The Practice of Mourning and Living Life Now

A Personal Perspective: For the losses and choices of everyday life.

Key points

  • Mourning involves moving from the reality we want to the reality that is.
  • We mourn when we lose loved ones, but also when we make choices and lose things, like opportunities.
  • Thinking about mourning as an everyday practice can enhance our ability to live life in the present.
Deborah Cabaniss
Source: Deborah Cabaniss

One day, on my last vacation, I got an email from work. It zipped past my away message to zing me with a little anxiety on my penultimate day off. There was a situation; they needed an email from me. Sensing the urgency and wanting it off my plate, I wrote quickly and hit send. Within an hour I had a terse reply. My email hadn’t landed well. I re-read my missive. Self-doubt ensued. I should have known better than to write something on vacation. My irritation at having to work while away probably clouded my judgment. I should have waited, I should have run it by someone else, I should have worded it differently, I should have. I should have.

It just so happened that my vacation reading included a book called “The Grieving Brain,” written by cognitive neuroscientist Mary-Frances O’Connor. O’Connor says that people who have lost a loved one often get into what she calls the “would-have-should-have-could-haves.” They say, “I should have told him not to have that last drink.” “I should have insisted that she go to the doctor earlier.” These should-haves keep the griever stuck in a fantasy world in which another outcome is possible. The fact is, the person is gone, and no amount of re-thinking can bring them back. So endlessly reviewing possible scenarios is worse than useless – it actually keeps us from moving forward and accepting the new reality – that is, the one in which the person has died. That acceptance – that learning – is the essence of mourning. The should-haves keep the breaks on in a way that holds us back from moving forward with our lives.
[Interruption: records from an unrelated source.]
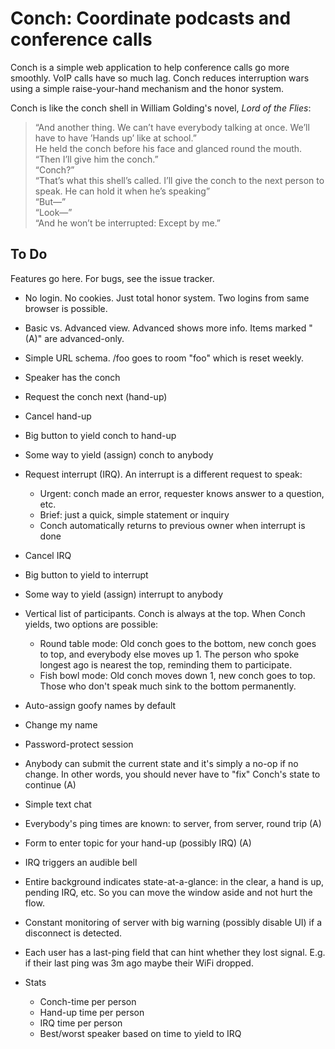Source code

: # Conch: Coordinate podcasts and conference calls

Conch is a simple web application to help conference calls go more smoothly.
VoIP calls have so much lag. Conch reduces interruption wars 
using a simple raise-your-hand mechanism and the honor system.

Conch is like the conch shell in William Golding's novel, *Lord of the
Flies*:

<blockquote>
&ldquo;And another thing. We can&rsquo;t have everybody talking at once.
We&rsquo;ll have to have &rsquo;Hands up&rsquo; like at school.&rdquo;
<br/>
He held the conch before his face and glanced round the mouth.
<br/>
&ldquo;Then I&rsquo;ll give him the conch.&rdquo;
<br/>
&ldquo;Conch?&rdquo;
<br/>
&ldquo;That&rsquo;s what this shell&rsquo;s called. I&rsquo;ll give the
conch to the next person to speak. He can hold it when he&rsquo;s
speaking&rdquo;
<br/>
&ldquo;But&mdash;&rdquo;
<br/>
&ldquo;Look&mdash;&rdquo;
<br/>
&ldquo;And he won&rsquo;t be interrupted: Except by me.&rdquo;
</blockquote>

## To Do

Features go here. For bugs, see the issue tracker.

* No login. No cookies. Just total honor system. Two logins from same browser is
  possible.
* Basic vs. Advanced view. Advanced shows more info. Items marked "(A)" are
  advanced-only.
* Simple URL schema. /foo goes to room "foo" which is reset weekly.
* Speaker has the conch
* Request the conch next (hand-up)
* Cancel hand-up
* Big button to yield conch to hand-up
* Some way to yield (assign) conch to anybody
* Request interrupt (IRQ). An interrupt is a different request to speak:

  * Urgent: conch made an error, requester knows answer to a question, etc.
  * Brief: just a quick, simple statement or inquiry
  * Conch automatically returns to previous owner when interrupt is done

* Cancel IRQ
* Big button to yield to interrupt
* Some way to yield (assign) interrupt to anybody
* Vertical list of participants. Conch is always at the top. When Conch yields,
  two options are possible:

  * Round table mode: Old conch goes to the bottom, new conch goes to top, and
    everybody else moves up 1. The person who spoke longest ago is nearest the
    top, reminding them to participate.
  * Fish bowl mode: Old conch moves down 1, new conch goes to top. Those who
    don't speak much sink to the bottom permanently.

* Auto-assign goofy names by default
* Change my name
* Password-protect session
* Anybody can submit the current state and it's simply a no-op if no change.
  In other words, you should never have to "fix" Conch's state to continue (A)
* Simple text chat
* Everybody's ping times are known: to server, from server, round trip (A)
* Form to enter topic for your hand-up (possibly IRQ) (A)
* IRQ triggers an audible bell
* Entire background indicates state-at-a-glance: in the clear, a hand is up,
  pending IRQ, etc. So you can move the window aside and not hurt the flow.
* Constant monitoring of server with big warning (possibly disable UI) if a
  disconnect is detected.
* Each user has a last-ping field that can hint whether they lost signal. E.g.
  if their last ping was 3m ago maybe their WiFi dropped.
* Stats

  * Conch-time per person
  * Hand-up time per person
  * IRQ time per person
  * Best/worst speaker based on time to yield to IRQ
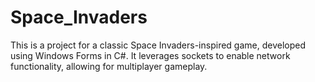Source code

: # Space_Invaders
This is a project for a classic Space Invaders-inspired game, developed using Windows Forms in C#. It leverages sockets to enable network functionality, allowing for multiplayer gameplay.
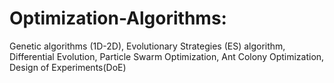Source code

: # Optimization-Algorithms:
Genetic algorithms (1D-2D), Evolutionary Strategies (ES) algorithm, Differential Evolution, Particle Swarm Optimization, Ant Colony Optimization, Design of Experiments(DoE)

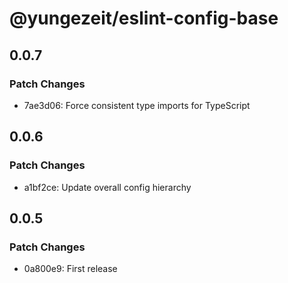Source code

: # @yungezeit/eslint-config-base

## 0.0.7

### Patch Changes

- 7ae3d06: Force consistent type imports for TypeScript

## 0.0.6

### Patch Changes

- a1bf2ce: Update overall config hierarchy

## 0.0.5

### Patch Changes

- 0a800e9: First release
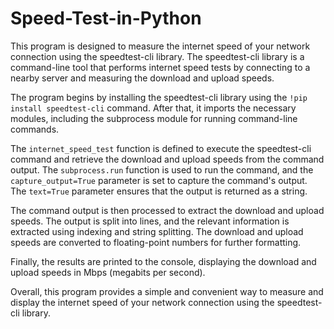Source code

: # Speed-Test-in-Python

This program is designed to measure the internet speed of your network connection using the speedtest-cli library. The speedtest-cli library is a command-line tool that performs internet speed tests by connecting to a nearby server and measuring the download and upload speeds.

The program begins by installing the speedtest-cli library using the `!pip install speedtest-cli` command. After that, it imports the necessary modules, including the subprocess module for running command-line commands.

The `internet_speed_test` function is defined to execute the speedtest-cli command and retrieve the download and upload speeds from the command output. The `subprocess.run` function is used to run the command, and the `capture_output=True` parameter is set to capture the command's output. The `text=True` parameter ensures that the output is returned as a string.

The command output is then processed to extract the download and upload speeds. The output is split into lines, and the relevant information is extracted using indexing and string splitting. The download and upload speeds are converted to floating-point numbers for further formatting.

Finally, the results are printed to the console, displaying the download and upload speeds in Mbps (megabits per second).

Overall, this program provides a simple and convenient way to measure and display the internet speed of your network connection using the speedtest-cli library.
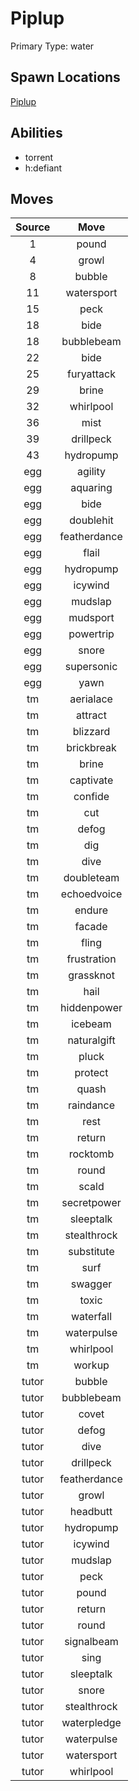 # Piplup  
Primary Type: water  
  
## Spawn Locations  
[Piplup](/data/spawn_presets/piplup.md)  
  
## Abilities  
  * torrent
  * h:defiant
  
  
## Moves  
  
| Source | Move |  
|:---:|:---:|  
| 1 | pound |  
| 4 | growl |  
| 8 | bubble |  
| 11 | watersport |  
| 15 | peck |  
| 18 | bide |  
| 18 | bubblebeam |  
| 22 | bide |  
| 25 | furyattack |  
| 29 | brine |  
| 32 | whirlpool |  
| 36 | mist |  
| 39 | drillpeck |  
| 43 | hydropump |  
| egg | agility |  
| egg | aquaring |  
| egg | bide |  
| egg | doublehit |  
| egg | featherdance |  
| egg | flail |  
| egg | hydropump |  
| egg | icywind |  
| egg | mudslap |  
| egg | mudsport |  
| egg | powertrip |  
| egg | snore |  
| egg | supersonic |  
| egg | yawn |  
| tm | aerialace |  
| tm | attract |  
| tm | blizzard |  
| tm | brickbreak |  
| tm | brine |  
| tm | captivate |  
| tm | confide |  
| tm | cut |  
| tm | defog |  
| tm | dig |  
| tm | dive |  
| tm | doubleteam |  
| tm | echoedvoice |  
| tm | endure |  
| tm | facade |  
| tm | fling |  
| tm | frustration |  
| tm | grassknot |  
| tm | hail |  
| tm | hiddenpower |  
| tm | icebeam |  
| tm | naturalgift |  
| tm | pluck |  
| tm | protect |  
| tm | quash |  
| tm | raindance |  
| tm | rest |  
| tm | return |  
| tm | rocktomb |  
| tm | round |  
| tm | scald |  
| tm | secretpower |  
| tm | sleeptalk |  
| tm | stealthrock |  
| tm | substitute |  
| tm | surf |  
| tm | swagger |  
| tm | toxic |  
| tm | waterfall |  
| tm | waterpulse |  
| tm | whirlpool |  
| tm | workup |  
| tutor | bubble |  
| tutor | bubblebeam |  
| tutor | covet |  
| tutor | defog |  
| tutor | dive |  
| tutor | drillpeck |  
| tutor | featherdance |  
| tutor | growl |  
| tutor | headbutt |  
| tutor | hydropump |  
| tutor | icywind |  
| tutor | mudslap |  
| tutor | peck |  
| tutor | pound |  
| tutor | return |  
| tutor | round |  
| tutor | signalbeam |  
| tutor | sing |  
| tutor | sleeptalk |  
| tutor | snore |  
| tutor | stealthrock |  
| tutor | waterpledge |  
| tutor | waterpulse |  
| tutor | watersport |  
| tutor | whirlpool |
Now, no one died as the result of my email. But I had sent it. And no amount of ruminating over what I should have or could have done would ever bring it back. I hit send; it was gone. In fact, the recipient had already read it and responded. My reality was one in which I’d sent it and whatever I did moving forward had to include that reality. In essence, I had to mourn the Other reality – the one in which I did Not send the email. I stopped being angry with myself and instead was just a little disappointed. I took a breath, relaxed my shoulders and went for a walk. I’d mourned and moved forward. I enjoyed the rest of my trip and dealt with the reaction to the email on my return.

If mourning is moving from a wished-for reality to a reality that is, then we mourn every day. Sometimes we lose things – like being fired from a job – and sometimes we choose things – like turning down that second date. O’Connor says that although our brains naturally think about the alternate reality – the one that didn’t happen – to move forward we have to accept the way things are. Wondering about whether we should have offered to pay on the first date, or whether we should have taken that other job, keeps us tied to the past and holds us back from from living life – the one that is actually happening – to the fullest.

Perhaps we should think about mourning as a daily practice, like exercise or meditation. We can have feelings about what we might have lost or didn’t choose, but we can use those feelings to help us move forward rather than stay stuck. A daily sweeping up of the should-haves allows the energy that might have propelled hours of rumination to be spent creating, living, and loving. We can think of it as everyday mourning – helping us to live life more fully every day.

References

O’Connor, Mary-Frances (2022). The Grieving Brain: The Surprising Science of How We Learn from Love and Loss.” Harper One, New York.